PASSAGE SHOWN.
^^^^^^^^^^^^^^^^
###########################################################################
##
## Script to prepare data and plot the evolution of SmaxN across an increasing
## number of cameras for the three poses altogether(3h timespan)
##
## 6_SmaxN_across_camnb_functions.R
##
## 07/03/2022
##
## Camille Magneville
##
###########################################################################
#' Create list of abundance dataframes with all cameras
#'
#' This function computes a list of abundance dataframes for each species.
#' For each species, the dataframes contain the
#' full number of camers (ie 12)
#'
#' @param species_nm a character string containing the name species to study (latin
#' names with no spaces and underscores "_" between Genera and species names)
#'
#' @param cam_set a vector containing the names of cameras to use (camera names
#' should be written as caracter stings)
#'
#' @param abund_list a list gathering the abundance dataframes (one for each
#' pose) and the whole number of cameras
#'
#' @return a list with one dataframe per species
#'
#' @export
#'
create.abundlist.allcam.poses <- function(cam_set,
species_nm,
abund_list) {
# only select species of species_set:
clean_abund_list <- abund_list[which(names(abund_list) %in% species_nm)]
# create a new abund_list that will contain df with 9 (ICRS) 12 (paper) columns:
final_abund_list <- list()
# loop on poses:
for (i in (1:length(clean_abund_list[[1]]))) {
print(paste0("Pose", sep = " ", i, sep = " ", "starts"))
# get the studied df:
data <- clean_abund_list[[1]][[i]]
# if not the right number of columns: CHANGE HERE PAPER
if (ncol(data) != 9) {
# get the names and nb of columns missing: CHANGE HERE PAPER
coln <- colnames(data)
right_coln <- c("H", "F", "D", "C2", "C1",
"B2", "B1", "A2", "A1")
missing <- right_coln[which(! right_coln %in% coln)]
# for each missing column:
for (k in (1:length(missing))) {
# add new column at the end of the df:
data$new_cam <- rep(0, nrow(clean_abund_list[[1]][[i]]))
# rename the new column:
colnames(data)[ncol(data)] <- missing[k]
} # end add and fill new column
# reorder the columns:
data <- data[, right_coln]
} # end if not the right number of columns
# fill the species list with new df (transformed if not enough columns or not):
final_abund_list <- rlist::list.append(final_abund_list, data)
names(final_abund_list)[i] <- paste0("Pose", sep = "_", i)
} # end loop on poses
# return the final list:
return(final_abund_list)
}
#' Create a list containing for each species, the abundance dataframes for all
#' cameras combinations
#'
#' This function computes a list which contains for each species a list of
#' abundance dataframes with more or less columns (ie cameras) given the
#' combination of cameras it has been build for
#'
#' @param cam_set a vector containing the names of cameras to use (camera names
#' should be written as caracter stings)
#'
#' @param abund_all_cam_list a list gathering the abundance of the studied species in a
#' given dataframes with the 12 cameras. One dataframe for one Pose. Retrieved from the
#' create.abundlist.allcam.poses() function.
^^^^^^^^^^^^^^^^
Stored dataset items.
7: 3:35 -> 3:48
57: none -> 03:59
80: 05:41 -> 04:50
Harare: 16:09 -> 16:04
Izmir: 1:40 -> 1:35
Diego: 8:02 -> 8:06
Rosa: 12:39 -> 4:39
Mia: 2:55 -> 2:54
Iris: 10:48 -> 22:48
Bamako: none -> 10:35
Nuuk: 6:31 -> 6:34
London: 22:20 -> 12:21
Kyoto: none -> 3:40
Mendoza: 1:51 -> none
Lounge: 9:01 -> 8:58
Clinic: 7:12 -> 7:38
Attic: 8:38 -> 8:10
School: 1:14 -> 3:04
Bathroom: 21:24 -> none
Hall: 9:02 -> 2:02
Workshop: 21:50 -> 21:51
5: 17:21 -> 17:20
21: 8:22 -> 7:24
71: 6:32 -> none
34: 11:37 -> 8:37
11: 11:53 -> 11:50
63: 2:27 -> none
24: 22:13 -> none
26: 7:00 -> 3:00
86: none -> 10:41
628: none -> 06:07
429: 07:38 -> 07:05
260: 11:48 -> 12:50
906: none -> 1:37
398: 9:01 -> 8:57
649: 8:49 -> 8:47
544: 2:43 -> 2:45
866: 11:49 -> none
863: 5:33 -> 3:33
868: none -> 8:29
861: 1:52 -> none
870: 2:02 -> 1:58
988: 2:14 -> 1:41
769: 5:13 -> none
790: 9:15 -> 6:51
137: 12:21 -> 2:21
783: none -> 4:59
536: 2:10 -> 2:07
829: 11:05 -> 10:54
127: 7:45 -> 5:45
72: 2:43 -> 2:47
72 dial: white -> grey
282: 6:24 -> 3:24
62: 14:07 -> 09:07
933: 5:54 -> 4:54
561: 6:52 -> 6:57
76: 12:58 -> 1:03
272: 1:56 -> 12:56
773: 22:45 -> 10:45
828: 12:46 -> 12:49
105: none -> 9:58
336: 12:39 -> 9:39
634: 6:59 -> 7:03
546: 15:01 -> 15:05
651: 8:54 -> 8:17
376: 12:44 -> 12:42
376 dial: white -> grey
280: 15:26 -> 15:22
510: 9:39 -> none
^^^^^^^^^^^^^^^^
STATED TASK 1. According to the R script, what does the function create.abundlist.allcam.poses return?
STATED TASK 2. Translate this sentence from the R script into Spanish: "This function computes a list of abundance dataframes for each species."
STATED TASK 3. Update the part of the R script that opens with the words containing "# rename the" and closes with "<- rlist::list.append(final_abund_list, data)", putting "rearrange" in place of "reorder".
These entries have no connection to the R script.

EXERCISE OUTPUT 1. A list with one dataframe per species.

EXERCISE OUTPUT 2. Esta función calcula una lista de dataframes de abundancia para cada especie.

EXERCISE OUTPUT 3.
# rename the new column:
colnames(data)[ncol(data)] <- missing[k]
} # end add and fill new column
# rearrange the columns:
data <- data[, right_coln]
} # end if not the right number of columns
# fill the species list with new df (transformed if not enough columns or not):
final_abund_list <- rlist::list.append(final_abund_list, data)